Damn! Sorry about that. Thank you all for taking the time to address my specific take on it, though.

I don’t dispute that this is technically true, but it’s certainly not what was meant by the OP. “orbiting an black hole, say, 25 meters outside of the event horizon” implies that the distance from the event horizon is constant, hence it’s a circular orbit. And you’re telling me that a circular orbit just doesn’t work at those distances.

This was a good thread. From now on whenever I orbit a black hole I’ll make sure to have a harpoon with me.

It’s not quite coming to me, but there’s gotta be a line about someone’s life consumed with harpooning the Great Black Whole.

Eh, I viewed the essential part of the OP to be “passing very close to the horizon without quite falling in”, not “staying near the horizon for an extended period of time”. So a flyby would still be within the spirit of the question.

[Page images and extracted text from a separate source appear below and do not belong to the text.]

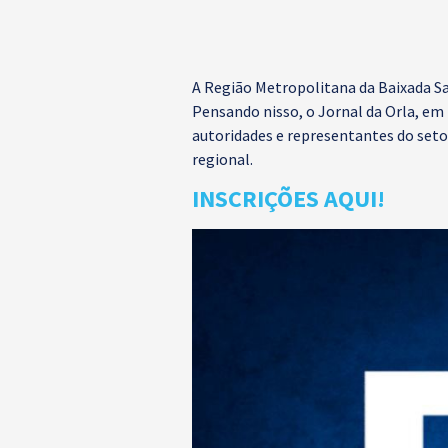
A Região Metropolitana da Baixada Sa
Pensando nisso, o Jornal da Orla, em
autoridades e representantes do seto
regional.
INSCRIÇÕES AQUI!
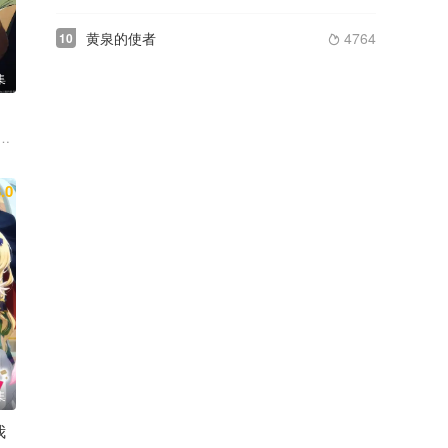
黄泉的使者
4764
10

集
船户百合绘 清水彩香 井泽诗织
.0
集
我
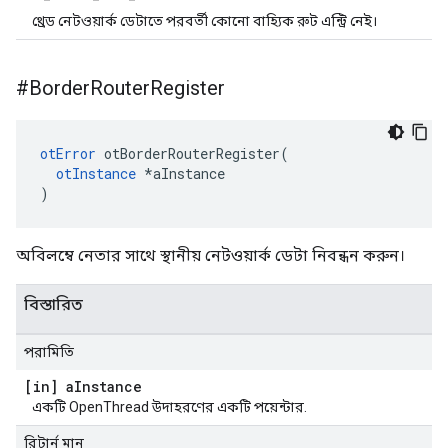
থ্রেড নেটওয়ার্ক ডেটাতে পরবর্তী কোনো বাহ্যিক রুট এন্ট্রি নেই।
#Border
Router
Register
otError
 otBorderRouterRegister
(
otInstance
*
aInstance
)
অবিলম্বে নেতার সাথে স্থানীয় নেটওয়ার্ক ডেটা নিবন্ধন করুন।
বিস্তারিত
পরামিতি
[in] a
Instance
একটি OpenThread উদাহরণের একটি পয়েন্টার.
রিটার্ন মান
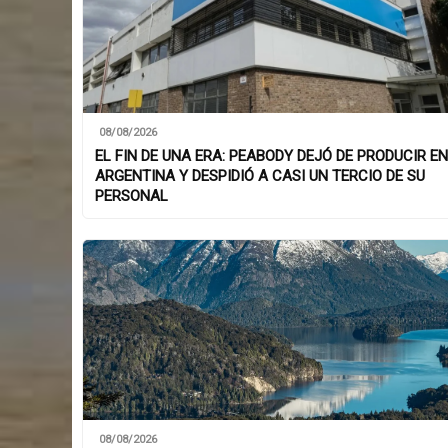
08/08/2026
EL FIN DE UNA ERA: PEABODY DEJÓ DE PRODUCIR EN
ARGENTINA Y DESPIDIÓ A CASI UN TERCIO DE SU
PERSONAL
08/08/2026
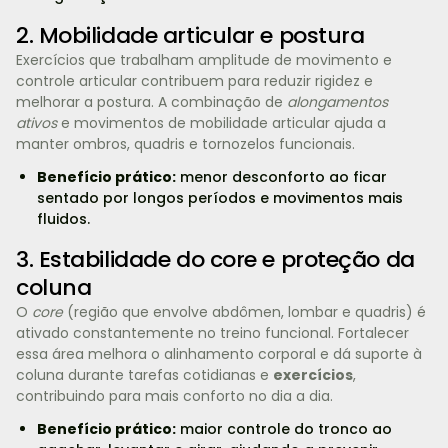
2. Mobilidade articular e postura
Exercícios que trabalham amplitude de movimento e
controle articular contribuem para reduzir rigidez e
melhorar a postura. A combinação de
alongamentos
ativos
e movimentos de mobilidade articular ajuda a
manter ombros, quadris e tornozelos funcionais.
Benefício prático:
menor desconforto ao ficar
sentado por longos períodos e movimentos mais
fluidos.
3. Estabilidade do core e proteção da
coluna
O
core
(região que envolve abdômen, lombar e quadris) é
ativado constantemente no treino funcional. Fortalecer
essa área melhora o alinhamento corporal e dá suporte à
coluna durante tarefas cotidianas e
exercícios
,
contribuindo para mais conforto no dia a dia.
Benefício prático:
maior controle do tronco ao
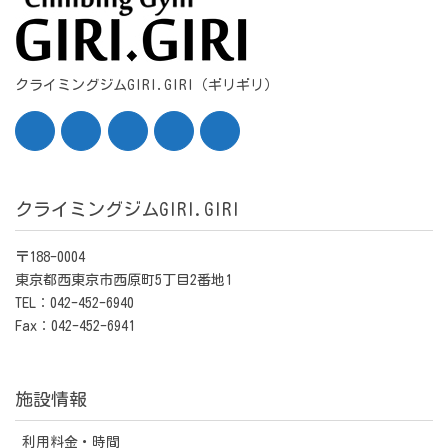
クライミングジムGIRI.GIRI（ギリギリ）
クライミングジムGIRI.GIRI
〒188-0004
東京都西東京市西原町5丁目2番地1
TEL：042-452-6940
Fax：042-452-6941
施設情報
利用料金・時間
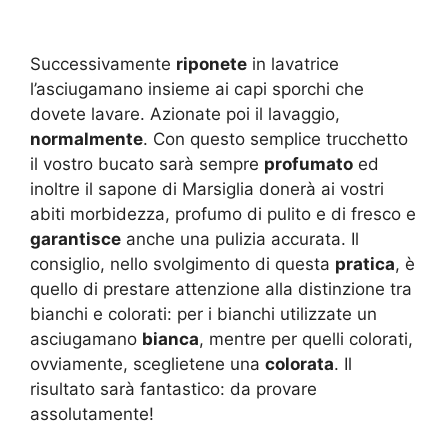
Successivamente
riponete
in lavatrice
l’asciugamano insieme ai capi sporchi che
dovete lavare. Azionate poi il lavaggio,
normalmente
. Con questo semplice trucchetto
il vostro bucato sarà sempre
profumato
ed
inoltre il sapone di Marsiglia donerà ai vostri
abiti morbidezza, profumo di pulito e di fresco e
garantisce
anche una pulizia accurata. Il
consiglio, nello svolgimento di questa
pratica
, è
quello di prestare attenzione alla distinzione tra
bianchi e colorati: per i bianchi utilizzate un
asciugamano
bianca
, mentre per quelli colorati,
ovviamente, sceglietene una
colorata
. Il
risultato sarà fantastico: da provare
assolutamente!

I think if you do this, physics dictates that you end up in the backside of a library pushing books and tapping on a watch in a vain attempt to signal your daughter to stop your past self from screwing around with event horizons in the first place.
At least that’s what I got out of it. Don’t remember the harpoon though, are you sure it’s not a wise ass robot that looks like a giant cereal box?

Let’s imagine this scenario: the astronaut remains outside the black hole and the rope is slack until the astronaut winches the harpoon back in.

If the harpoon is falling into the black hole, after a certain finite amount of time has passed, no matter how quickly* the astronaut winches the harpoon back in, from the astronaut’s point of view the rope will never go taut and actually start to pull the harpoon back. Though from the astronaut’s point of view the harpoon never actually crosses the event horizon, after the above amount of time has passed there is nothing the astronaut can do to bring the harpoon back to them**

*Of course as long as the rope is being winched back in at a speed less than or equal to c.

**If the harpoon has its own power or an observer closer to the black hole does something the harpoon could still be brought back to the astronaut before it crossed the event horizon, so the astronaut certainly would not say it had crossed the event horizon at this point.

Here’s a Penrose diagram I drew to illustrate my last post:

http://i.imgur.com/w2VnFYL.png

The blue curve is the wordline of the astronaut, the red curve is the worldline of the harpoon.

The yellow lines represents an influence propagating at the speed of light from the astronaut to the harpoon and propagating back from the harpoon to the astronaut, also the speed of light. Notice that when the influence reaches the harpoon as it crosses the event horizon, it does not go back to the astronaut until the infinite future.

The grey curve represents a constant Schwarzschild time coordinate.

Just got a chance to go back and read through all these responses in detail. Some follow up:

Hari and Broomstick raised the point that the tidal forces are going to be a real problem to surviving where I’ve imagined the astronaut. I didn’t realize that even though you were outside the EH, that you would still be torn apart, so thank you for pointing that out. I swear that in popular science (as opposed to Popular Science) discussions about event horizons they say things like “you wouldn’t notice anything amiss as you cross the event horizon”. Here’s an example from this site:

Well, yes it would, because apparently you’d probably be torn to oblivion by tidal forces, well before you reached that point, probably.

Finagle pointed out that to move from a higher orbit to a lower orbit in general would actually require significant energy. So help me understand this: if one is, say, orbiting the Earth at the ISS radius, and throws a baseball down toward the Earth, what happens to the ball? Let’s say for the sake of argument the astronaut throws the ball perfectly in alignment with the centre of the Earth at, oh, 60 km/hr. I’ll change it to Earth from the black hole so we don’t have to worry about tidal forces.

sbunny8 and Chronos – thank you for correcting my misconception about being actually able to orbit the black hole at the radius I indicated. And I now know what a Schwarzschild radius is!

Asympotically fat Thank you for the Penrose diagram. First of all, it taught me what a Penrose diagram is. Second of all, it really helped me understand the situation.